Duke Point is a geographical location in the extreme southeastern part of the city of Nanaimo in British Columbia. It is located on a thin peninsula to the east of the Nanaimo River estuary, just across the Northumberland Channel from Gabriola Island.

An industrial park is located at Duke Point, which includes one sawmill. The Duke Point ferry terminal is also located here, but there are no public transit connections.

==History==
Before Duke Point became an industrial park, there were searches for archaeological sites on the peninsula. Several sites were found and these examinations found that the settlements on Duke Point belonged to the Coast Salish and were around 4,000 years old. The site also revealed that Duke Point was used as a seasonal ground for the Coast Salish.

» Data shown

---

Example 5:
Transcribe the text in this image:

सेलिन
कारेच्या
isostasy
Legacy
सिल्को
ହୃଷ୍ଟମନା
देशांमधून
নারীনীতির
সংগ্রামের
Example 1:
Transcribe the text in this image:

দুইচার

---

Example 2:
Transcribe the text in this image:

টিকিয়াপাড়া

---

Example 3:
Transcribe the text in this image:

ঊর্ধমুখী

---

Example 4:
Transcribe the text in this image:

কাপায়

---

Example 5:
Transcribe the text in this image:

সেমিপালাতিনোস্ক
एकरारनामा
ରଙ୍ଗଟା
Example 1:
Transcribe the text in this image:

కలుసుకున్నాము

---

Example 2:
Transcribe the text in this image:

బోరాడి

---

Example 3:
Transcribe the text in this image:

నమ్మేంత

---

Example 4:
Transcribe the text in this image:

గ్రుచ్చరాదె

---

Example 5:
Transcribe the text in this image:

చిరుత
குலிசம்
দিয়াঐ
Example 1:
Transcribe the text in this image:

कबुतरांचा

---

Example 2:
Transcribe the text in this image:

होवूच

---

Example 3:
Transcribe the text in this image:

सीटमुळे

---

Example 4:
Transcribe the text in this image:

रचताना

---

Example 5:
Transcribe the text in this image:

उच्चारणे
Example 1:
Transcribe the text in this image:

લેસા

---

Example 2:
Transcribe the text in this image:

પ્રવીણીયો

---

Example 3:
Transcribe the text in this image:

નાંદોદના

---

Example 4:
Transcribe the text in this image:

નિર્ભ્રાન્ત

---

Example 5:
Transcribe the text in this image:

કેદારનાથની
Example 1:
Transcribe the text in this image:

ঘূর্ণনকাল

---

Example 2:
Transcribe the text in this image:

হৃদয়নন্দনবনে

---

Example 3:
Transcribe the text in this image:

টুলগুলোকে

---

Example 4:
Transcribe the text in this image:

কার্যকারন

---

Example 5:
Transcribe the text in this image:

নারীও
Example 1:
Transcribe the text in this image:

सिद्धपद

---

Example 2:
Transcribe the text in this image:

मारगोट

» Questions to answer
(1) Summarize the Duke Point text in two sentences.
(2) Answer these questions from the Duke Point text, one line each:
(a) Which island lies across the Northumberland Channel from Duke Point?
(b) How many sawmills does the industrial park include?
(c) About how old were the settlements found on the peninsula?
(3) Write what comes next in the Duke Point text, picking up after its final sentence.
The items are separate material, apart from the Duke Point text.

» Responses by item number
(1) Duke Point is a thin peninsula in the far southeast of Nanaimo, British Columbia. It holds an industrial park with a sawmill and a ferry terminal lacking public transit connections, and archaeological searches made before the park was built found Coast Salish settlements around 4,000 years old that had served as a seasonal ground.

(2)
(a) Gabriola Island
(b) One
(c) Around 4,000 years old

(3)
In 1980, the BC Development Corporation bought the Jack Point land from private owners, and the Duke Point land from then MacMillan Bloedel, and then levelled and serviced the lands to create the industrial park, three sawmill sites, and a 2 berth shipping terminal (only one berth was built). The 350 acre Duke Point Industrial Park was built by the BC Development Corporation from 1980 to 1983, under the Federal/Provincial Industrial Subsidiary Agreement ("TIDSA"). The Duke Point Ferry Terminal was built on Provincial land outside the TIDSA lands, and sits on land that was originally called "Jack Point", but which was amalgamated with the Duke Point Land. Originally, the Jack Point land was separated from the Duke Point land by Canoe Pass, that connected the Northumberland Channel to the waters of the Nanaimo Estuary.